Task item:
Nothing but the records, repeated word for word and free of pictures, belongs in the answer.
BEGIN
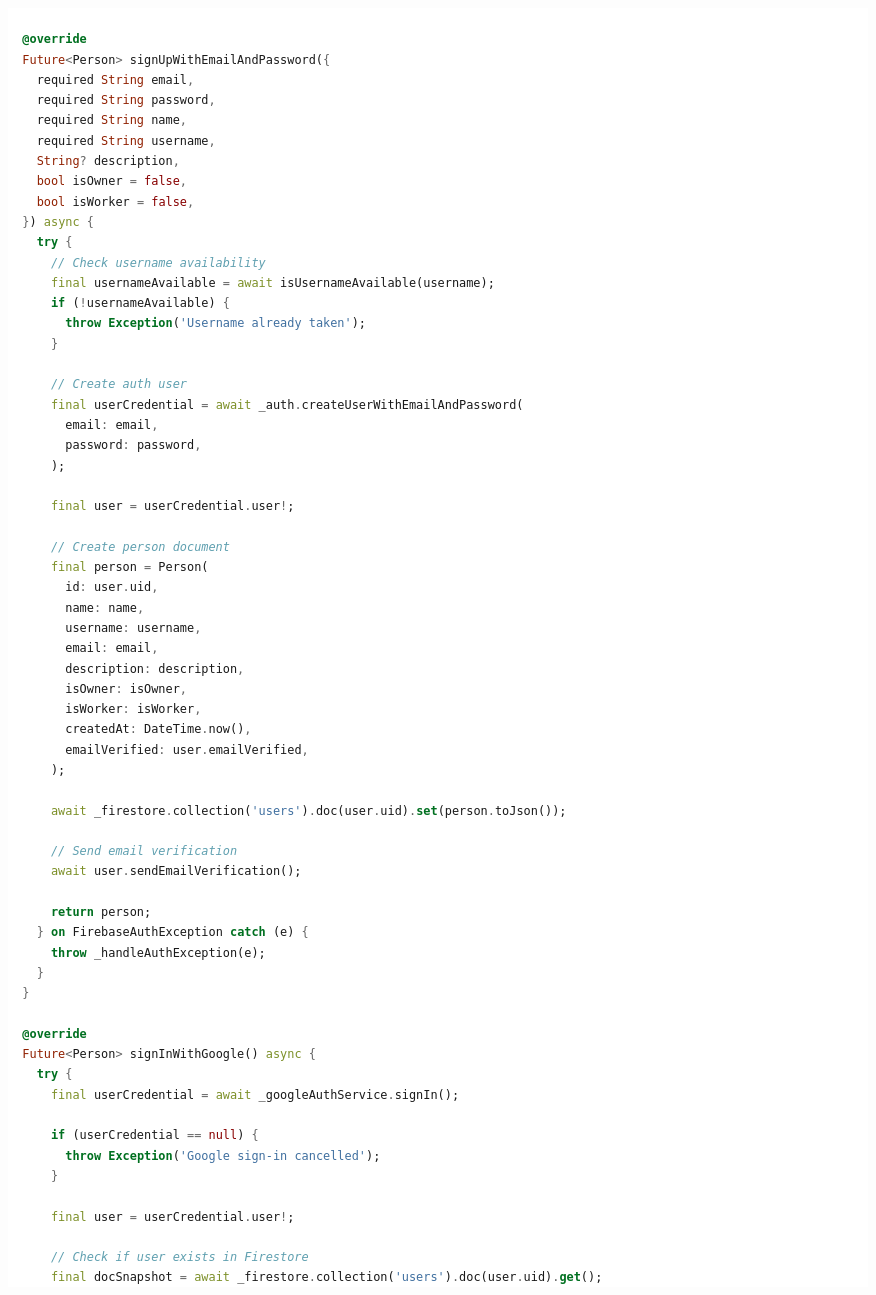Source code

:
 ```dart

  @override
  Future<Person> signUpWithEmailAndPassword({
    required String email,
    required String password,
    required String name,
    required String username,
    String? description,
    bool isOwner = false,
    bool isWorker = false,
  }) async {
    try {
      // Check username availability
      final usernameAvailable = await isUsernameAvailable(username);
      if (!usernameAvailable) {
        throw Exception('Username already taken');
      }

      // Create auth user
      final userCredential = await _auth.createUserWithEmailAndPassword(
        email: email,
        password: password,
      );

      final user = userCredential.user!;

      // Create person document
      final person = Person(
        id: user.uid,
        name: name,
        username: username,
        email: email,
        description: description,
        isOwner: isOwner,
        isWorker: isWorker,
        createdAt: DateTime.now(),
        emailVerified: user.emailVerified,
      );

      await _firestore.collection('users').doc(user.uid).set(person.toJson());

      // Send email verification
      await user.sendEmailVerification();

      return person;
    } on FirebaseAuthException catch (e) {
      throw _handleAuthException(e);
    }
  }

  @override
  Future<Person> signInWithGoogle() async {
    try {
      final userCredential = await _googleAuthService.signIn();

      if (userCredential == null) {
        throw Exception('Google sign-in cancelled');
      }

      final user = userCredential.user!;

      // Check if user exists in Firestore
      final docSnapshot = await _firestore.collection('users').doc(user.uid).get();
```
END
Answer space:
Source code

:
 ```dart

  @override
  Future<Person> signUpWithEmailAndPassword({
    required String email,
    required String password,
    required String name,
    required String username,
    String? description,
    bool isOwner = false,
    bool isWorker = false,
  }) async {
    try {
      // Check username availability
      final usernameAvailable = await isUsernameAvailable(username);
      if (!usernameAvailable) {
        throw Exception('Username already taken');
      }

      // Create auth user
      final userCredential = await _auth.createUserWithEmailAndPassword(
        email: email,
        password: password,
      );

      final user = userCredential.user!;

      // Create person document
      final person = Person(
        id: user.uid,
        name: name,
        username: username,
        email: email,
        description: description,
        isOwner: isOwner,
        isWorker: isWorker,
        createdAt: DateTime.now(),
        emailVerified: user.emailVerified,
      );

      await _firestore.collection('users').doc(user.uid).set(person.toJson());

      // Send email verification
      await user.sendEmailVerification();

      return person;
    } on FirebaseAuthException catch (e) {
      throw _handleAuthException(e);
    }
  }

  @override
  Future<Person> signInWithGoogle() async {
    try {
      final userCredential = await _googleAuthService.signIn();

      if (userCredential == null) {
        throw Exception('Google sign-in cancelled');
      }

      final user = userCredential.user!;

      // Check if user exists in Firestore
      final docSnapshot = await _firestore.collection('users').doc(user.uid).get();
```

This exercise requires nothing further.